## How to complete this task
Below are the entries; count the lines in them that contain the word "Broker" and give only the number.

## Information given
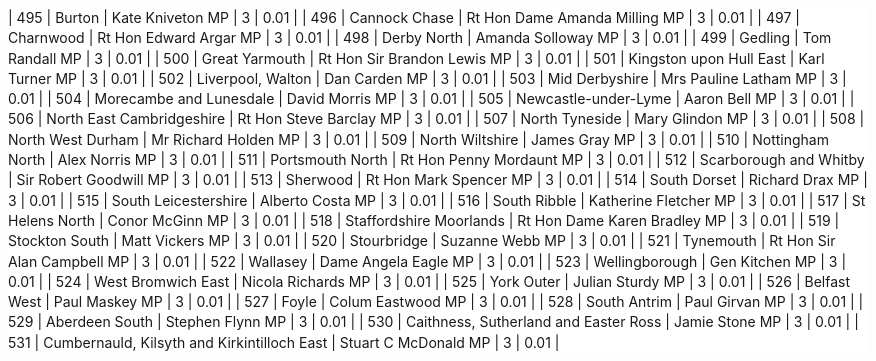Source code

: | 495 | Burton | Kate Kniveton MP | 3 | 0.01 |
| 496 | Cannock Chase | Rt Hon Dame Amanda Milling MP | 3 | 0.01 |
| 497 | Charnwood | Rt Hon Edward Argar MP | 3 | 0.01 |
| 498 | Derby North | Amanda Solloway MP | 3 | 0.01 |
| 499 | Gedling | Tom Randall MP | 3 | 0.01 |
| 500 | Great Yarmouth | Rt Hon Sir Brandon Lewis MP | 3 | 0.01 |
| 501 | Kingston upon Hull East | Karl Turner MP | 3 | 0.01 |
| 502 | Liverpool, Walton | Dan Carden MP | 3 | 0.01 |
| 503 | Mid Derbyshire | Mrs Pauline Latham MP | 3 | 0.01 |
| 504 | Morecambe and Lunesdale | David Morris MP | 3 | 0.01 |
| 505 | Newcastle-under-Lyme | Aaron Bell MP | 3 | 0.01 |
| 506 | North East Cambridgeshire | Rt Hon Steve Barclay MP | 3 | 0.01 |
| 507 | North Tyneside | Mary Glindon MP | 3 | 0.01 |
| 508 | North West Durham | Mr Richard Holden MP | 3 | 0.01 |
| 509 | North Wiltshire | James Gray MP | 3 | 0.01 |
| 510 | Nottingham North | Alex Norris MP | 3 | 0.01 |
| 511 | Portsmouth North | Rt Hon Penny Mordaunt MP | 3 | 0.01 |
| 512 | Scarborough and Whitby | Sir Robert Goodwill MP | 3 | 0.01 |
| 513 | Sherwood | Rt Hon Mark Spencer MP | 3 | 0.01 |
| 514 | South Dorset | Richard Drax MP | 3 | 0.01 |
| 515 | South Leicestershire | Alberto Costa MP | 3 | 0.01 |
| 516 | South Ribble | Katherine Fletcher MP | 3 | 0.01 |
| 517 | St Helens North | Conor McGinn MP | 3 | 0.01 |
| 518 | Staffordshire Moorlands | Rt Hon Dame Karen Bradley MP | 3 | 0.01 |
| 519 | Stockton South | Matt Vickers MP | 3 | 0.01 |
| 520 | Stourbridge | Suzanne Webb MP | 3 | 0.01 |
| 521 | Tynemouth | Rt Hon Sir Alan Campbell MP | 3 | 0.01 |
| 522 | Wallasey | Dame Angela Eagle MP | 3 | 0.01 |
| 523 | Wellingborough | Gen Kitchen MP | 3 | 0.01 |
| 524 | West Bromwich East | Nicola Richards MP | 3 | 0.01 |
| 525 | York Outer | Julian Sturdy MP | 3 | 0.01 |
| 526 | Belfast West | Paul Maskey MP | 3 | 0.01 |
| 527 | Foyle | Colum Eastwood MP | 3 | 0.01 |
| 528 | South Antrim | Paul Girvan MP | 3 | 0.01 |
| 529 | Aberdeen South | Stephen Flynn MP | 3 | 0.01 |
| 530 | Caithness, Sutherland and Easter Ross | Jamie Stone MP | 3 | 0.01 |
| 531 | Cumbernauld, Kilsyth and Kirkintilloch East | Stuart C McDonald MP | 3 | 0.01 |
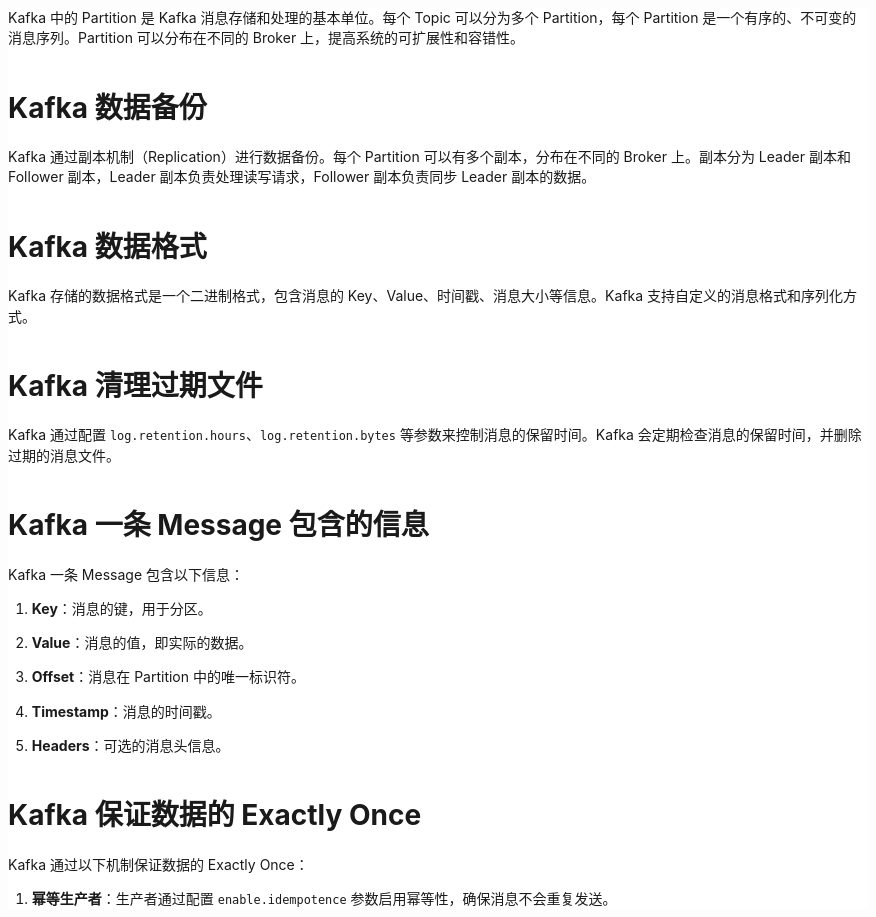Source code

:   

Kafka 中的 Partition 是 Kafka 消息存储和处理的基本单位。每个 Topic 可以分为多个 Partition，每个 Partition 是一个有序的、不可变的消息序列。Partition 可以分布在不同的 Broker 上，提高系统的可扩展性和容错性。

  

# Kafka 数据备份

  

Kafka 通过副本机制（Replication）进行数据备份。每个 Partition 可以有多个副本，分布在不同的 Broker 上。副本分为 Leader 副本和 Follower 副本，Leader 副本负责处理读写请求，Follower 副本负责同步 Leader 副本的数据。

  

# Kafka 数据格式

  

Kafka 存储的数据格式是一个二进制格式，包含消息的 Key、Value、时间戳、消息大小等信息。Kafka 支持自定义的消息格式和序列化方式。

  

# Kafka 清理过期文件

  

Kafka 通过配置 `log.retention.hours`、`log.retention.bytes` 等参数来控制消息的保留时间。Kafka 会定期检查消息的保留时间，并删除过期的消息文件。

  

# Kafka 一条 Message 包含的信息

  

Kafka 一条 Message 包含以下信息：

  

1. **Key**：消息的键，用于分区。

2. **Value**：消息的值，即实际的数据。

3. **Offset**：消息在 Partition 中的唯一标识符。

4. **Timestamp**：消息的时间戳。

5. **Headers**：可选的消息头信息。

  

# Kafka 保证数据的 Exactly Once

  

Kafka 通过以下机制保证数据的 Exactly Once：

  

1. **幂等生产者**：生产者通过配置 `enable.idempotence` 参数启用幂等性，确保消息不会重复发送。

## Answer section
2